Incidents of violent and property crimes are down 12 percent in all of New Haven’s neighborhoods, New Haven Police Chief James Lewis told a meeting of concerned city residents on Thursday evening at the Celentano Museum Academy on Prospect Hill.

While Lewis’ statistics indicated a reduction in the frequency of violent and property crime, five of the 24 residents present at the meeting said the New Haven Police Department should have more officers patrolling the streets on foot and on bicycles to strengthen their presence in the city’s communities.

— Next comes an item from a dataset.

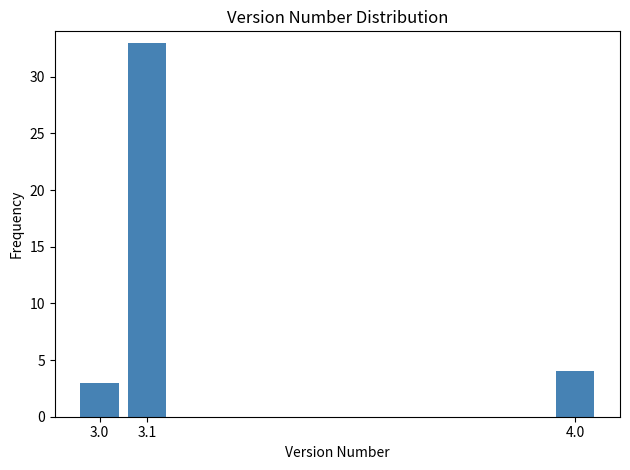

Reading right to left, what are all the values shown in this chart?

4	33	3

Despite the improved statistics, three residents at the meeting pressed Lewis on how the department intends to deal with New Haven youth and what Lewis himself called a “disturbing” increase in the number of New Haven youth possessing firearms.

Ward 10 Alderman Allan Brison said that a lack of police officers “walking the beat or on bikes has ushered in a new mistrust of the police among New Haven youth which did not exist 10 years ago.”

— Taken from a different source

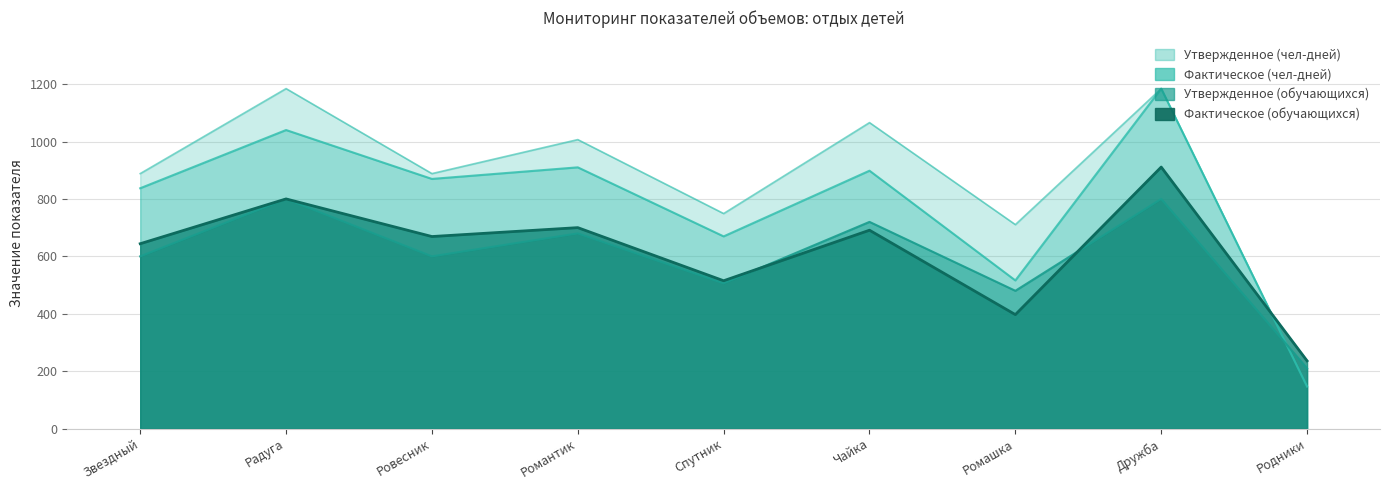

What is the difference between the highest and lowest values at Ровесник?

288.2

Lewis acknowledged that steps need to be taken to prevent New Haven youth from developing an interest in crime; just this weekend, he said, three minors were arrested on separate occasions in possession of handguns. When asked what a community can do about that situation, he responded: “There’s only so much aggressive policing can do — you should attack keeping them in school.”

He explained that the NHPD is currently funding youth programs with money they are legally allowed to keep from drug arrests and seizures. Such efforts include keeping the YMCA open longer, donating to local boys and girls clubs, and taking certain youths under officers’ wings in hope that they will want to become policemen and women.

Ward 19 Alderwoman Alfreda Edwards, who organized the community meeting to discuss policing in New Haven’s Newhallville and East Rock neighborhoods, said that though the number of murders may be down, the real issue to be addressed is “where these guns are coming from.”

But reconciling the need to reduce weapon possession and to increase police officers’ presence in neighborhoods is a tricky proposition, Lewis said, since “beat cops are an expensive item that can’t seize the guns like traffic cops.”

Lewis stressed that he expects the NHPD will “easily” achieve its goal of reducing by 1,000 the city’s number of violent and property crime victims.

With regard to how Yale graduate students were effected by these crime trends, Lewis said in an interview after the meeting that for the most part, they tend to be victims only of petty crimes, not the sort primarily discussed at the meeting.

“Burglaries and automobile theft are always a problem in the beginning of the school year,” Lewis said. “But other than that, [graduate students] are treated equally as all the other residents in the area by police.”

Lewis’ contract as Chief of Police is scheduled to expire at the end of January.